WHAT IS EXPECTED: What number of lines in the records below hold the word "down"? Give that number alone.

(Beginning of SOURCE MATERIAL)

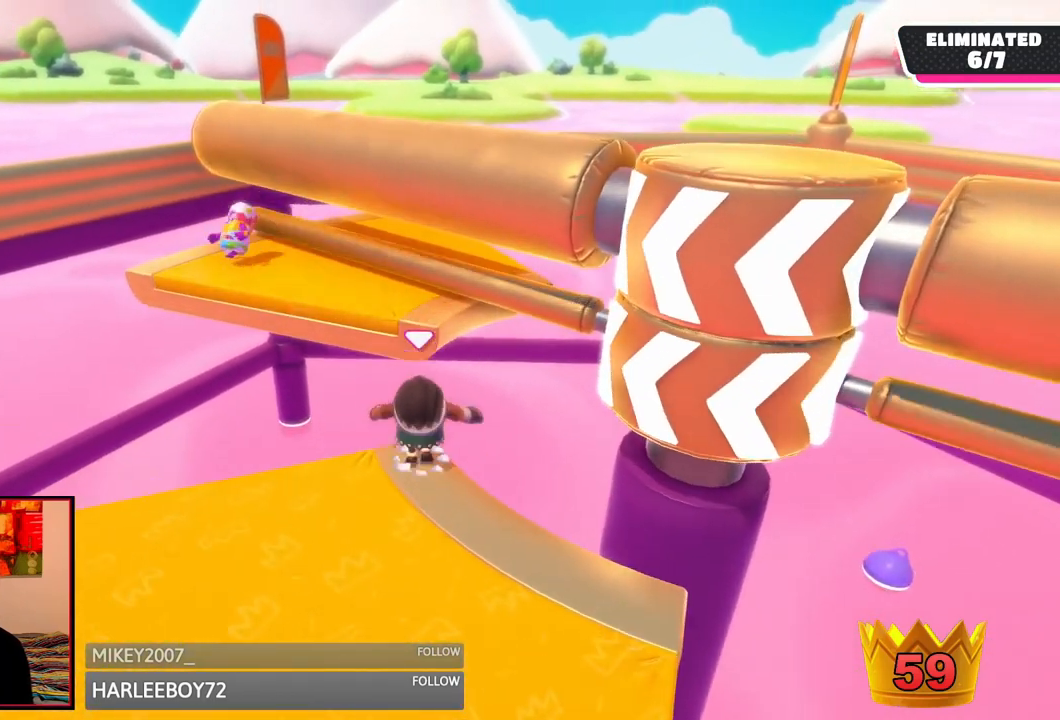
{"buttons": ["X"], "left_stick": "up", "right_stick": "center", "events": [[208, "A", "up"], [333, "X", "down"]]}
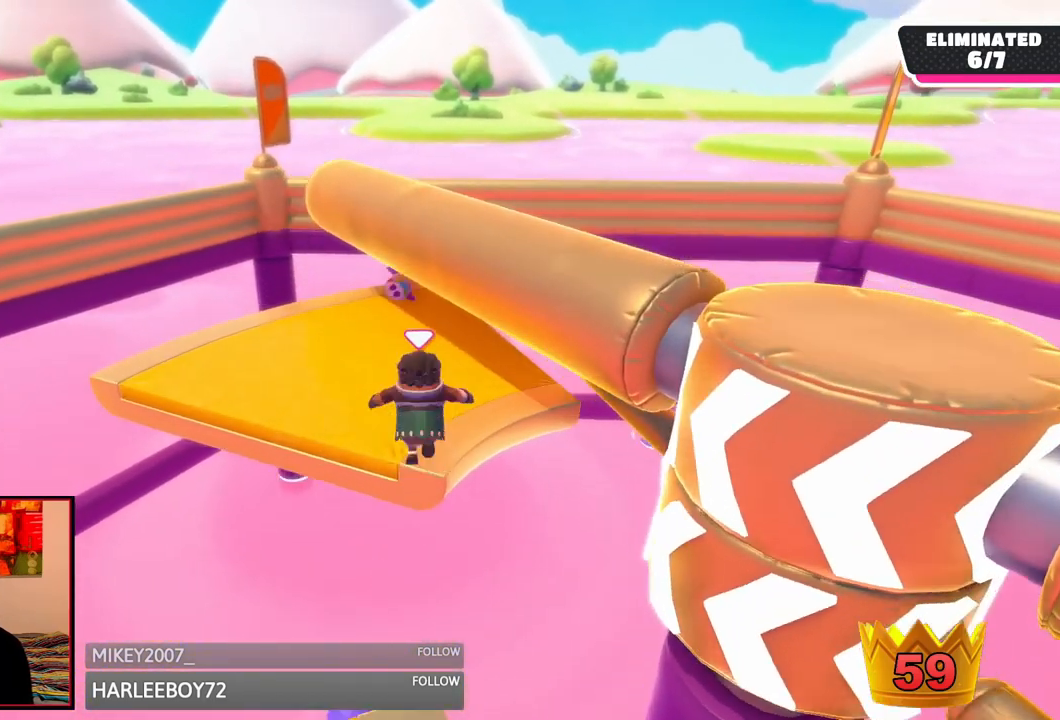
{"buttons": [], "left_stick": "left", "right_stick": "up-right", "events": [[42, "X", "up"], [167, "left_stick", "up-left"], [292, "right_stick", "right"], [458, "left_stick", "left"], [500, "right_stick", "up-right"]]}
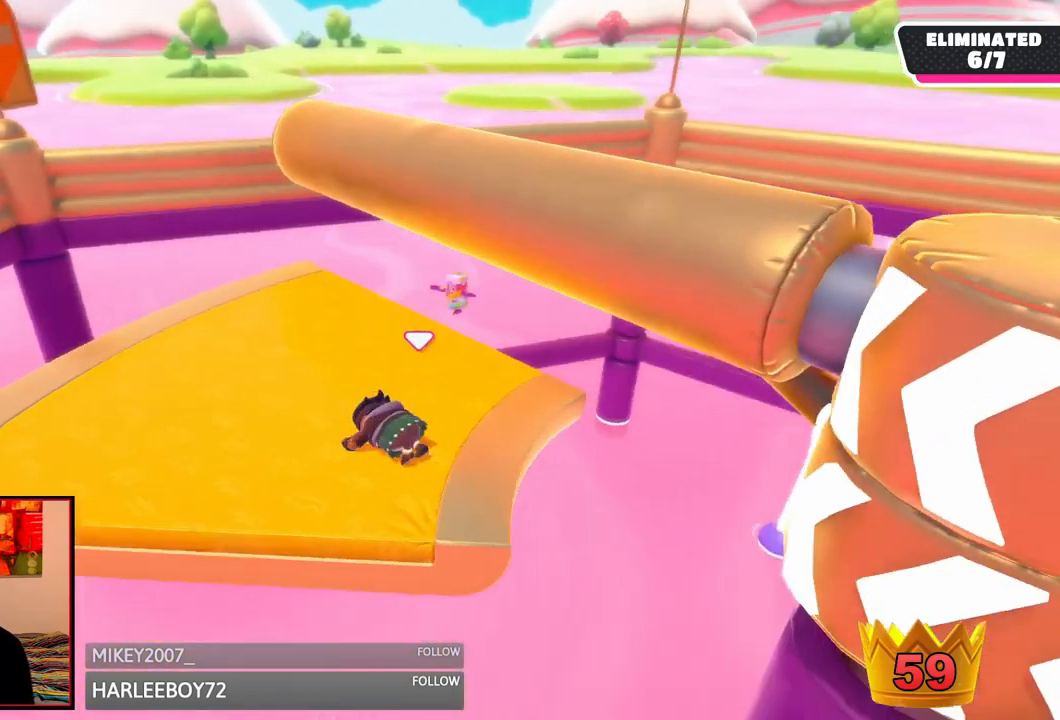
{"buttons": [], "left_stick": "left", "right_stick": "center", "events": [[500, "right_stick", "center"]]}
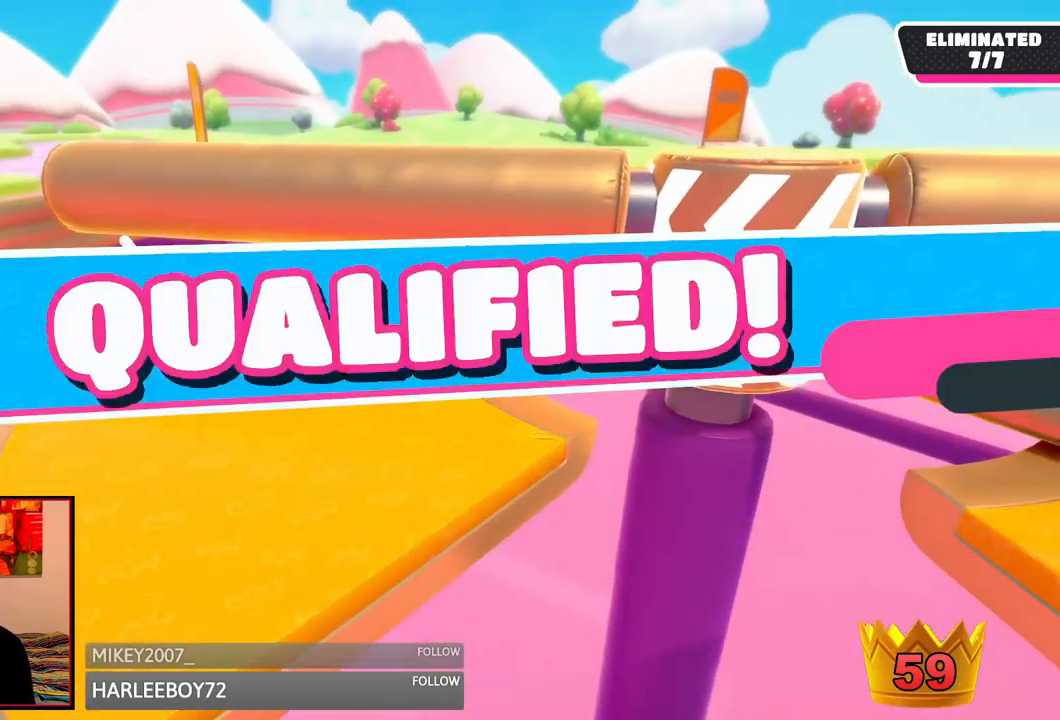
{"buttons": [], "left_stick": "center", "right_stick": "center", "events": [[42, "left_stick", "down-left"], [250, "left_stick", "center"]]}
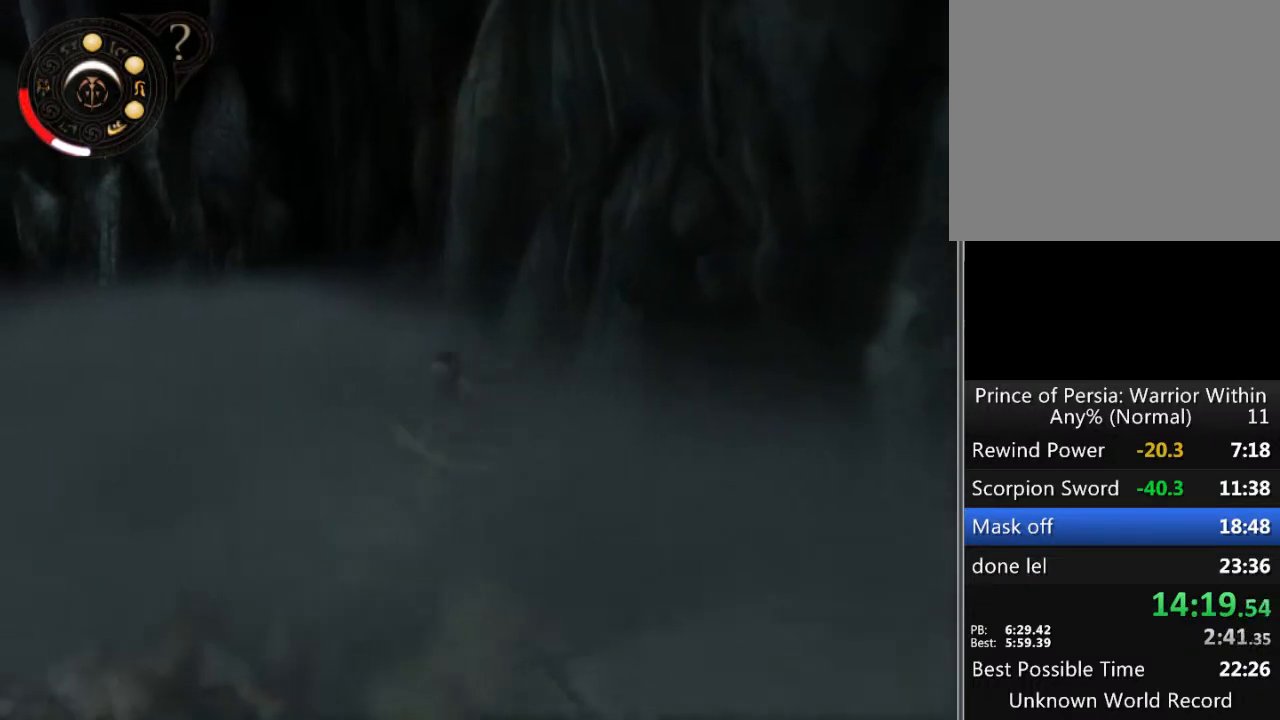
Gameplay with a controller (Xbox layout); each line is a JSON object with the inputs held at the frame after it. "events" lists button and stick changes between this image and that frame as [ms after this image, input, new state], when the widget could be followed in between. Not read: L1 L2 L3 R1 R2 R3.
{"buttons": [], "left_stick": "up-right", "right_stick": "center", "events": [[67, "A", "up"], [433, "left_stick", "up-right"]]}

(End of SOURCE MATERIAL)

ANSWER SPACE: 2